Allowed on the market as a clinical laboratory test in 2004, it produces a recurrence score from 0 to 100 and helps doctors determine whether women should be treated with chemotherapy. Lower scores generally indicate that hormone-based drug therapies are enough, while higher recurrence scores push physicians to consider chemotherapy to lower the risk of the cancer returning.
At the present time, the researchers aren’t sure what the limit of recurrence scores and hormone treatment might be.
They hope that it might be much higher than they originally presumed which is why they conducted their study, called the Tailor x study.
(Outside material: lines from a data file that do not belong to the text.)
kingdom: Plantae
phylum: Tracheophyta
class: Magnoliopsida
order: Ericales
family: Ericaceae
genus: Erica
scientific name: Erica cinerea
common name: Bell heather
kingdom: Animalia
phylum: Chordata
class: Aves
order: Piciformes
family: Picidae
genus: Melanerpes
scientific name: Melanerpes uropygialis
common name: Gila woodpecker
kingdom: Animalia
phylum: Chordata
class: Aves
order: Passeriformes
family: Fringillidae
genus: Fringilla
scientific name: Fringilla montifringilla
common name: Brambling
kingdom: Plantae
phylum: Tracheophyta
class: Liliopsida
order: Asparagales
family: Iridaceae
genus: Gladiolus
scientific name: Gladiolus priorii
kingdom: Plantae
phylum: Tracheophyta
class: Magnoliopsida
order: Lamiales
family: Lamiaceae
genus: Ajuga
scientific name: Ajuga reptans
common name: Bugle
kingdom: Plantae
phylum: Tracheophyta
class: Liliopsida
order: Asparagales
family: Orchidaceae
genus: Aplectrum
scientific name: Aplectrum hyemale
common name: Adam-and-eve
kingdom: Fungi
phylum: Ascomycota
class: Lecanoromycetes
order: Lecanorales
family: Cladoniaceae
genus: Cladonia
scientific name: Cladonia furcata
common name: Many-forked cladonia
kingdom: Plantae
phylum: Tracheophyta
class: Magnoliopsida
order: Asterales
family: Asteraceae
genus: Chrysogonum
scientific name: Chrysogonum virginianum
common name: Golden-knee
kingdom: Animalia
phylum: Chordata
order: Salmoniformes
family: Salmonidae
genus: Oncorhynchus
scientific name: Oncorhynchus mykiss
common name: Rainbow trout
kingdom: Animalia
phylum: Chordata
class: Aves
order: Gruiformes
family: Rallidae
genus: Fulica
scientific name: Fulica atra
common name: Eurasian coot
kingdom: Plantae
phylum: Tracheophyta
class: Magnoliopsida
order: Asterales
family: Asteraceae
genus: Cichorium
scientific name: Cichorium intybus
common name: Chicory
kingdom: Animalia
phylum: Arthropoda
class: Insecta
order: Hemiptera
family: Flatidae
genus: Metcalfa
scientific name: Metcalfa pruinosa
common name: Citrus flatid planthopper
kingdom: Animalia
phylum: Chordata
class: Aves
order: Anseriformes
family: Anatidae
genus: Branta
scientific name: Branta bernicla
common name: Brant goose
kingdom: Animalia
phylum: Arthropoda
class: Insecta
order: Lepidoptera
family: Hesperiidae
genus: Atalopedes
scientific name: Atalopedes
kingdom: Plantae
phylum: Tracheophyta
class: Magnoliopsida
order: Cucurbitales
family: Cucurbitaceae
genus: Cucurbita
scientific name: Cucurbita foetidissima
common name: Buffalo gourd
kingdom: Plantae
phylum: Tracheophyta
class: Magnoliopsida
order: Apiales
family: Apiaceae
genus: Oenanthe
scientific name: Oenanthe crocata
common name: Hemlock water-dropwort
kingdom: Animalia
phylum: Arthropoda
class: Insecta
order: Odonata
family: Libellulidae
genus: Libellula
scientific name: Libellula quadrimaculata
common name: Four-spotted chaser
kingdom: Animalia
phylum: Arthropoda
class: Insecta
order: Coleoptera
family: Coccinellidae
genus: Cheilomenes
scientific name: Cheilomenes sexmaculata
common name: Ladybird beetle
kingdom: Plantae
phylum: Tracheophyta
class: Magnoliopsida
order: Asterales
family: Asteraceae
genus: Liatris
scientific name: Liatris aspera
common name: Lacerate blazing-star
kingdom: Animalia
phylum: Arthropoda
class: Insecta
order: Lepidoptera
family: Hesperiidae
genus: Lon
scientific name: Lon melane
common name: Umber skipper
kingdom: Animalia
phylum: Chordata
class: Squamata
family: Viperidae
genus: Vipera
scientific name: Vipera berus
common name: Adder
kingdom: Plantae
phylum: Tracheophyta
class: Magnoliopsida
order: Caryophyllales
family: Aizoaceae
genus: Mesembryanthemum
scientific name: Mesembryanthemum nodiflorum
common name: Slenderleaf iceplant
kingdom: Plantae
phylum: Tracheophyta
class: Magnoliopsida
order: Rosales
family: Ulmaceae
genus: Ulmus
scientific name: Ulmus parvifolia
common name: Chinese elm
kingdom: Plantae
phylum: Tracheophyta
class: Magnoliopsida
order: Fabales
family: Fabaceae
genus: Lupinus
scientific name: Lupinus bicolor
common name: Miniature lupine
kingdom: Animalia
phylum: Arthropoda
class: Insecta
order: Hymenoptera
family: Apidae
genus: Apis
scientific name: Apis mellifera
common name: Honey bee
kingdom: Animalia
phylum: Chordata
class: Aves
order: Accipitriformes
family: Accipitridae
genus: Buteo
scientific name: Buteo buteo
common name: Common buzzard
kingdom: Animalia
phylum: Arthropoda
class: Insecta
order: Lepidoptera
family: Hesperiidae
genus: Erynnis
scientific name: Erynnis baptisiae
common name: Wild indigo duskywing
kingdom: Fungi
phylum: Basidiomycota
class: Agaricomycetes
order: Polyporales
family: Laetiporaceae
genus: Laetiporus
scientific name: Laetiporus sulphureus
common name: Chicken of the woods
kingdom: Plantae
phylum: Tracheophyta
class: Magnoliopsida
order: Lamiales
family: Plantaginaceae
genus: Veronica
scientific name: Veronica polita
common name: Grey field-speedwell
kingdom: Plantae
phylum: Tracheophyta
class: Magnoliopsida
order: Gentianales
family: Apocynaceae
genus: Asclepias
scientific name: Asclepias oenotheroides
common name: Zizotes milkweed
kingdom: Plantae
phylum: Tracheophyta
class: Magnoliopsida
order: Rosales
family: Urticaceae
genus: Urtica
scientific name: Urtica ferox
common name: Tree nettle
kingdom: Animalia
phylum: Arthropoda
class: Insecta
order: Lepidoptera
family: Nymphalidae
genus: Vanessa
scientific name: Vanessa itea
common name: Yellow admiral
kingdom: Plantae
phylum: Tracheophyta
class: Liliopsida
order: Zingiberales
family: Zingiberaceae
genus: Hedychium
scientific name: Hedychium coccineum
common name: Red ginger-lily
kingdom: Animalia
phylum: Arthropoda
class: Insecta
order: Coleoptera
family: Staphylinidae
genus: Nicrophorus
The Tailor x study was designed to set a benchmark in how hormone therapy would treat tumors with a recurrence score of 11 or lower.
The initial findings were quite promising.
In the Tailor X study 10,253 women diagnosed with breast cancer that possessed hormone receptors (meaning the tumors would respond to hormone therapies) but had not spread to their lymph nodes and were anywhere from 1 cm to 1.5 cm in size. The tumors ranged from low grade, which are not as aggressive, to higher grade cancers, which tend to grow faster and contain more abnormal cells. Current guidelines suggest that younger women diagnosed with such breast tumors, or women with larger and higher grade tumors, receive both hormone therapy and chemotherapy to prevent recurrence.
But TAILORx randomly assigned women with an Oncotype Dx recurrence score of less than 11 to just take hormone therapy alone, and skip the chemo. About 16% of the women in the study fell into this category, and after five years, they did remarkably well. Not only did 99% of them survive to five years, but they had a less than 2% risk of having a recurrence either locally or in other parts of the body.
More to the point, those who respond well to the hormone therapy would have also received no benefit from chemo, the researchers concluded.
The researchers are hopeful hormone treatment will work to treat more aggressive tumors and admit they don’t know where to draw the line when it comes to which recurrence scores need chemo and which don’t.
Presently, they believe tumors with a score of 11 or higher are more aggressive in nature and so they imagine chemo is better for those kinds of tumors.
The good news is they’ve currently got a test underway to see how these aggressive tumors respond to hormone treatment.
The test in progress features women whose scores fall anywhere from 11-25 (where 70% of all breast cancer sufferers fall).
We certainly hope to see positive results from this new study.